Transcribe exactly the lines below that begin at the line with "was used to" and stop after the line with "Schools. But they don't", leaving out every picture.

*** Records shown

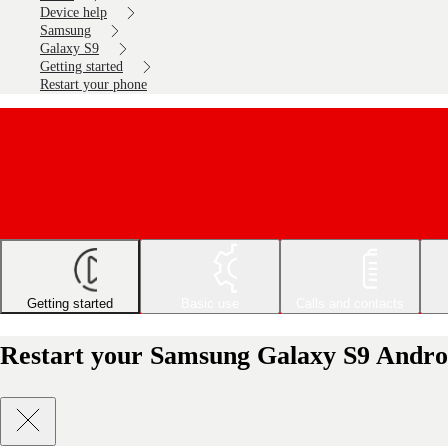
Device help
Samsung
Galaxy S9
Getting started
Restart your phone
Getting started
Basic use
Calls and contacts
Restart your Samsung Galaxy S9 Andro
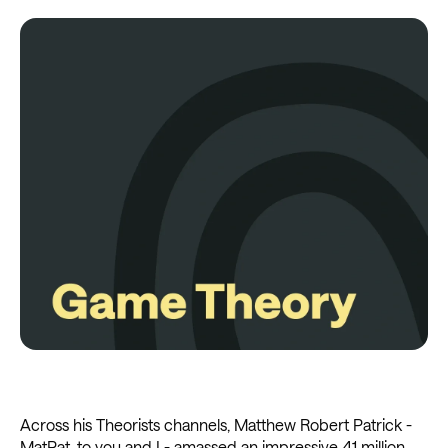
Across his Theorists channels, Matthew Robert Patrick -
MatPat, to you and I - amassed an impressive 41 million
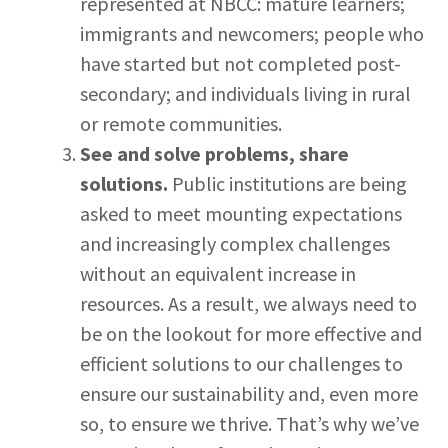
represented at NBCC: mature learners;
immigrants and newcomers; people who
have started but not completed post-
secondary; and individuals living in rural
or remote communities.
See and solve problems, share
solutions.
Public institutions are being
asked to meet mounting expectations
and increasingly complex challenges
without an equivalent increase in
resources. As a result, we always need to
be on the lookout for more effective and
efficient solutions to our challenges to
ensure our sustainability and, even more
so, to ensure we thrive. That’s why we’ve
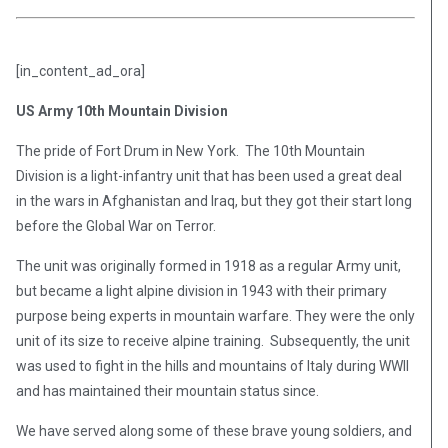
[in_content_ad_ora]
US Army 10th Mountain Division
The pride of Fort Drum in New York. The 10th Mountain
Division is a light-infantry unit that has been used a great deal
in the wars in Afghanistan and Iraq, but they got their start long
before the Global War on Terror.
The unit was originally formed in 1918 as a regular Army unit,
but became a light alpine division in 1943 with their primary
purpose being experts in mountain warfare. They were the only
unit of its size to receive alpine training. Subsequently, the unit
was used to fight in the hills and mountains of Italy during WWII
and has maintained their mountain status since.
We have served along some of these brave young soldiers, and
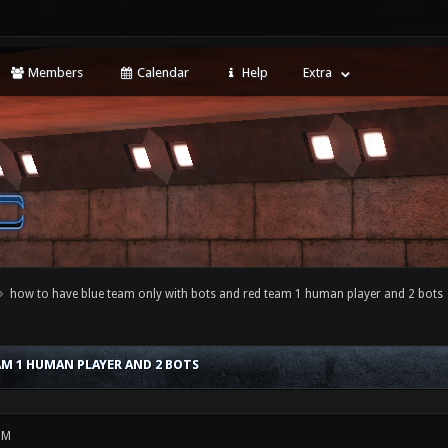
Members
Calendar
Help
Extra
how to have blue team only with bots and red team 1 human player and 2 bots
M 1 HUMAN PLAYER AND 2 BOTS
PM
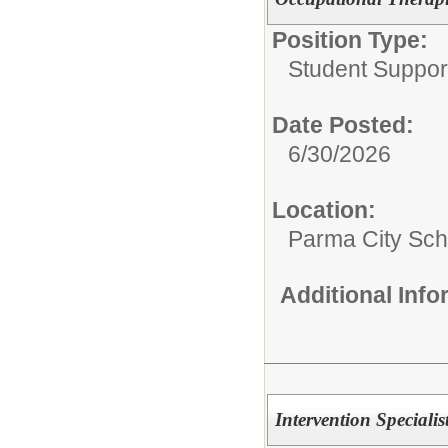
Position Type:
Student Suppor
Date Posted:
6/30/2026
Location:
Parma City Sch D
Additional Inf
Intervention Specialis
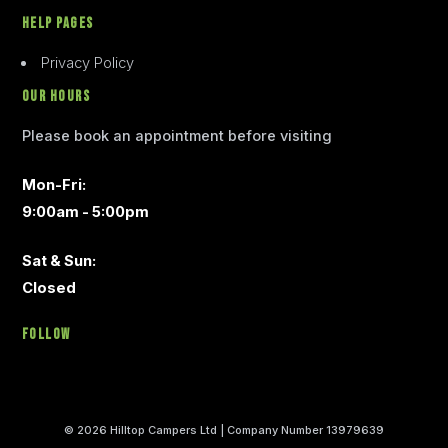
Help Pages
Privacy Policy
Our Hours
Please book an appointment before visiting
Mon-Fri:
9:00am - 5:00pm
Sat & Sun:
Closed
Follow
© 2026 Hilltop Campers Ltd | Company Number 13979639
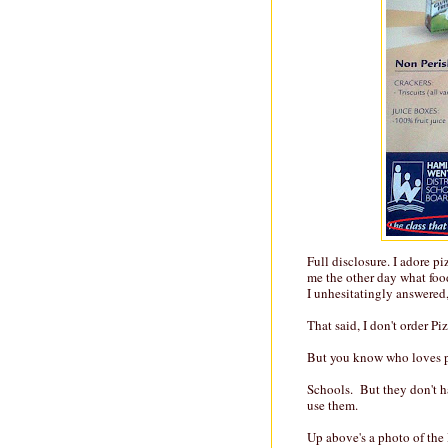
Full disclosure. I adore p
me the other day what food 
I unhesitatingly answered,
That said, I don't order Pi
But you know who loves p
Schools. But they don't 
use them.
Up above's a photo of the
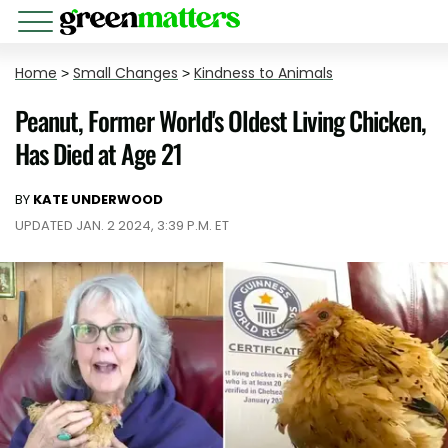
Home
>
Small Changes
>
Kindness to Animals
Peanut, Former World's Oldest Living Chicken,
Has Died at Age 21
BY
KATE UNDERWOOD
UPDATED JAN. 2 2024, 3:39 P.M. ET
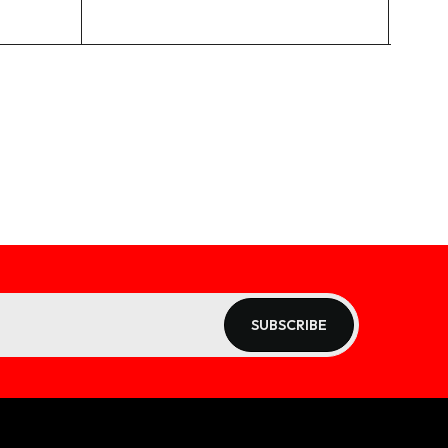
SUBSCRIBE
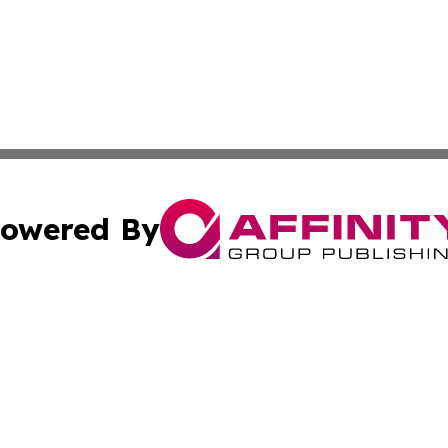
owered By
ubmit Press Release
Terms & Conditions
Copyright/DMCA
nc. dba Affinity Group Publishing & Palestine Travel Jour
Cookie Settings / Your Privacy Choices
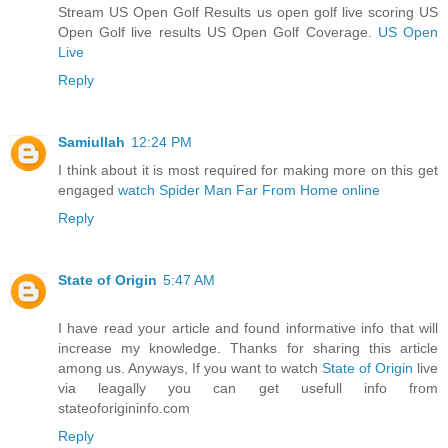
Stream US Open Golf Results us open golf live scoring US
Open Golf live results US Open Golf Coverage.
US Open
Live
Reply
Samiullah
12:24 PM
I think about it is most required for making more on this get
engaged
watch Spider Man Far From Home online
Reply
State of Origin
5:47 AM
I have read your article and found informative info that will
increase my knowledge. Thanks for sharing this article
among us. Anyways, If you want to watch
State of Origin
live
via leagally you can get usefull info from
stateoforigininfo.com
Reply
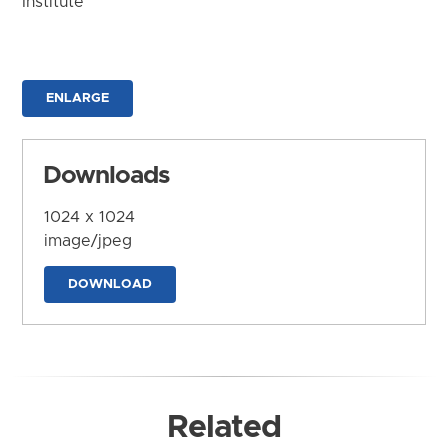
Institute
ENLARGE
Downloads
1024 x 1024
image/jpeg
DOWNLOAD
Related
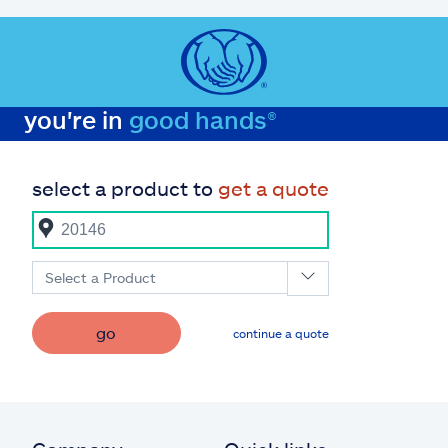
you're in
good hands®
select a product to
get a quote
Select a Product
go
continue a quote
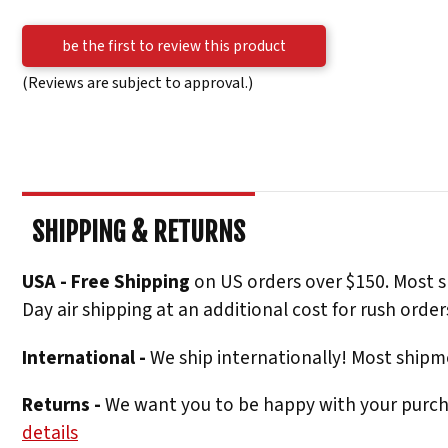
be the first to review this product
(Reviews are subject to approval.)
SHIPPING & RETURNS
USA - Free Shipping
on US orders over $150. Most s
Day air shipping at an additional cost for rush order
International -
We ship internationally! Most shipme
Returns -
We want you to be happy with your purchas
details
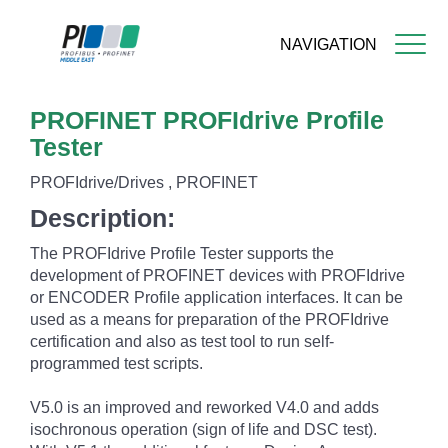
NAVIGATION
Skip
PROFINET PROFIdrive Profile
to
main
Tester
content
PROFIdrive/Drives , PROFINET
Description:
The PROFIdrive Profile Tester supports the
development of PROFINET devices with PROFIdrive
or ENCODER Profile application interfaces. It can be
used as a means for preparation of the PROFIdrive
certification and also as test tool to run self-
programmed test scripts.
V5.0 is an improved and reworked V4.0 and adds
isochronous operation (sign of life and DSC test).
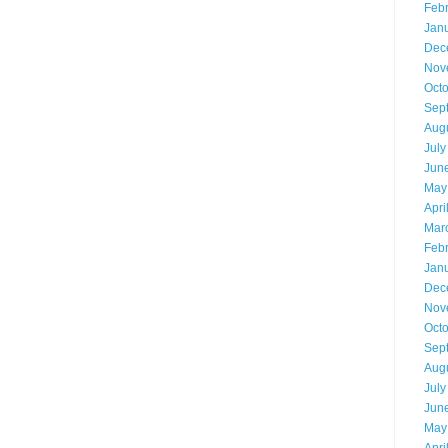
Feb
Jan
Dec
Nov
Oct
Sep
Aug
July
Jun
May
Apri
Mar
Feb
Jan
Dec
Nov
Oct
Sep
Aug
July
Jun
May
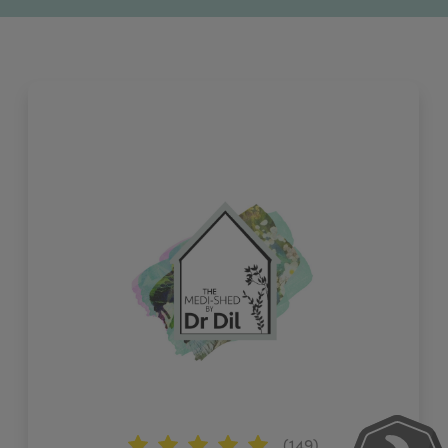
(149)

******

#### Response area:
was used to fight in the hills and mountains of Italy during WWII
and has maintained their mountain status since.
We have served along some of these brave young soldiers, and
Members
Calendar
Help
Extra
how to have blue team only with bots and red team 1 human player and 2 bots
M 1 HUMAN PLAYER AND 2 BOTS
PM
Position Type:
Student Suppor
Date Posted:
6/30/2026
Location:
Parma City Sch D
Additional Inf
Intervention Specialis
Help Pages
Privacy Policy
Our Hours
Please book an appointment before visiting
Mon-Fri:
9:00am - 5:00pm
Sat & Sun:
Closed
Follow
© 2026 Hilltop Campers Ltd | Company Number 13979639
Full disclosure. I adore p
me the other day what food 
I unhesitatingly answered,
That said, I don't order Pi
But you know who loves p
Schools. But they don't 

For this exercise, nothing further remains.